In his 1753 Species Plantarum, Carl Linnaeus published Datura arborea using as his type specimen a drawing by Louis Feuillée from 1714 with name Stramonioides arboreum, oblongo et integro folio, fructu laevi, vulgo Flori pondio. Then Robert Sweet, in his 1818 Hortus Suburbanus Londinensis, published the modern version of the name to be in the separate genus of Brugmansia. Since then, many authors have published many different plants with one of those names, causing much confusion in the taxonomy of these plants. "Datura arborea" has many times been incorrectly used for almost any white-flowered Brugmansia plant, even in scientific literature.
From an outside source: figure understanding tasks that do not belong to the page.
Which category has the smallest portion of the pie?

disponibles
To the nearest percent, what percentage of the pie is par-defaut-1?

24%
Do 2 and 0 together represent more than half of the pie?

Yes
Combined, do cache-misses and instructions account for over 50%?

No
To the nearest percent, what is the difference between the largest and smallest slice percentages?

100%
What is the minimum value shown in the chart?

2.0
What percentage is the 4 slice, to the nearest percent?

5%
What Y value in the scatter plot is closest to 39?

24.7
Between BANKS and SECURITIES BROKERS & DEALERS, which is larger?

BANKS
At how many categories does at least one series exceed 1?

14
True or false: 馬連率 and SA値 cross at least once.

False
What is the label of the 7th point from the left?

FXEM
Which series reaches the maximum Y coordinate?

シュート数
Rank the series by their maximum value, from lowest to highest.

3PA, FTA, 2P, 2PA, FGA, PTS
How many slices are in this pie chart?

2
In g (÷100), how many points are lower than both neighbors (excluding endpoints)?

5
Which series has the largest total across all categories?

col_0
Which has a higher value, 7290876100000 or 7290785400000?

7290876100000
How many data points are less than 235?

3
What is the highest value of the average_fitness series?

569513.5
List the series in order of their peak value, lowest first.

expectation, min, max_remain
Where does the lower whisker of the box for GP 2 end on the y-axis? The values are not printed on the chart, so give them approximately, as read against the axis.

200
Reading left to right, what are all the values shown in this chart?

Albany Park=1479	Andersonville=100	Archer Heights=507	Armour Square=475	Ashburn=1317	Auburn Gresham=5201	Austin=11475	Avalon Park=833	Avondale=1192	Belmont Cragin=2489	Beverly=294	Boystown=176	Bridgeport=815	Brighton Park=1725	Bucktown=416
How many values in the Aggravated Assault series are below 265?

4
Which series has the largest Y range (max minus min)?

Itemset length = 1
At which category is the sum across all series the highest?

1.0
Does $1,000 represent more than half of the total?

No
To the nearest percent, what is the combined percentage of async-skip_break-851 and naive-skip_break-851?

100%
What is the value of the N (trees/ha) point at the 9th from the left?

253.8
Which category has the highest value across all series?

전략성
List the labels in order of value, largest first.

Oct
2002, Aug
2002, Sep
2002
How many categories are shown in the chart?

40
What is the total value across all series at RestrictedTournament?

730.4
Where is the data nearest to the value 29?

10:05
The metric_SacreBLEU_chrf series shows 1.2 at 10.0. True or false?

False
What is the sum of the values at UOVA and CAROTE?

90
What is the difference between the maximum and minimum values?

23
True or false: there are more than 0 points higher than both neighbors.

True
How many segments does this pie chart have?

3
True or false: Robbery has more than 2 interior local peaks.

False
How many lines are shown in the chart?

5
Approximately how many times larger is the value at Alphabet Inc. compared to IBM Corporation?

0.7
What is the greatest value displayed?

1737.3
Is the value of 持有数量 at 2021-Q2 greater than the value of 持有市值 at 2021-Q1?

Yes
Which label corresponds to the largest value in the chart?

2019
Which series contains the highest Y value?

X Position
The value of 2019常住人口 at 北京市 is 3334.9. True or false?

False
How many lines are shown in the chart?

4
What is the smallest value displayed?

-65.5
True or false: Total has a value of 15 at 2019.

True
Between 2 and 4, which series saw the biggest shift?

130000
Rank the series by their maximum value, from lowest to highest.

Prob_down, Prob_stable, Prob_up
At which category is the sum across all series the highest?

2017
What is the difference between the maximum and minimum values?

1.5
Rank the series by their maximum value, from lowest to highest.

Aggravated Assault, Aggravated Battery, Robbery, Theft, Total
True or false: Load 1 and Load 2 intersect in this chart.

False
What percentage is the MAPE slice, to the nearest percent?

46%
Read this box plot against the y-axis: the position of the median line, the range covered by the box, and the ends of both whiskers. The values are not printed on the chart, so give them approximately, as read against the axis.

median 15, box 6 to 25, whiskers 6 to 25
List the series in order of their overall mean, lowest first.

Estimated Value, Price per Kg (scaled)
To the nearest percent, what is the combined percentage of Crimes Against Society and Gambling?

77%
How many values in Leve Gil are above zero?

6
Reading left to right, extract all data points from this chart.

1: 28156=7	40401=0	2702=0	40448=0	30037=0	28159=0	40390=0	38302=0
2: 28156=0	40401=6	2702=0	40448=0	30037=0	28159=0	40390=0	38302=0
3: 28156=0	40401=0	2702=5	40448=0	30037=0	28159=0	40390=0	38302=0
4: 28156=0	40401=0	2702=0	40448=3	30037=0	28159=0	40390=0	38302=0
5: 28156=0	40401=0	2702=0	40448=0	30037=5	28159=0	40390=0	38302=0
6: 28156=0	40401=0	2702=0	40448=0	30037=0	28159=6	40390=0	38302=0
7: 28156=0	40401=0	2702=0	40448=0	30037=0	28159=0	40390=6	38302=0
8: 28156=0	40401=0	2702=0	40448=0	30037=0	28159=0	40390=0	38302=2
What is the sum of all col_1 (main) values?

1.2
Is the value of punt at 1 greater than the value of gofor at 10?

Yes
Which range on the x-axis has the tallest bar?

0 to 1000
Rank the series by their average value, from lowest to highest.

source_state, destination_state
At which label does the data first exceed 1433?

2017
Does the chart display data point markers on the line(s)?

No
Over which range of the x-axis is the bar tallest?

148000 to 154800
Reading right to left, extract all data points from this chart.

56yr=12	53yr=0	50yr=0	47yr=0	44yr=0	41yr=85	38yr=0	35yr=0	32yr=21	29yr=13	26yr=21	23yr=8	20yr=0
==Distribution and habitat==
Brugmansia arborea is native to the Andes mountains of southern Colombia, Ecuador, Peru, western Bolivia, and northern Chile. As the hardiest of all Brugmansia species in regards to both cold and drought, they are often found in the drier valleys of the Andes, in areas with an annual rainfall of 400–1400 mm. Occurring at elevations of 2000 to 3000 m, they often receive light frosts.

==Ecology==
Brugmansia arborea are usually pollinated by moths. They are attracted by the white color of the flowers and their fragrance that gets stronger in the evenings.

The species is invasive in New Caledonia.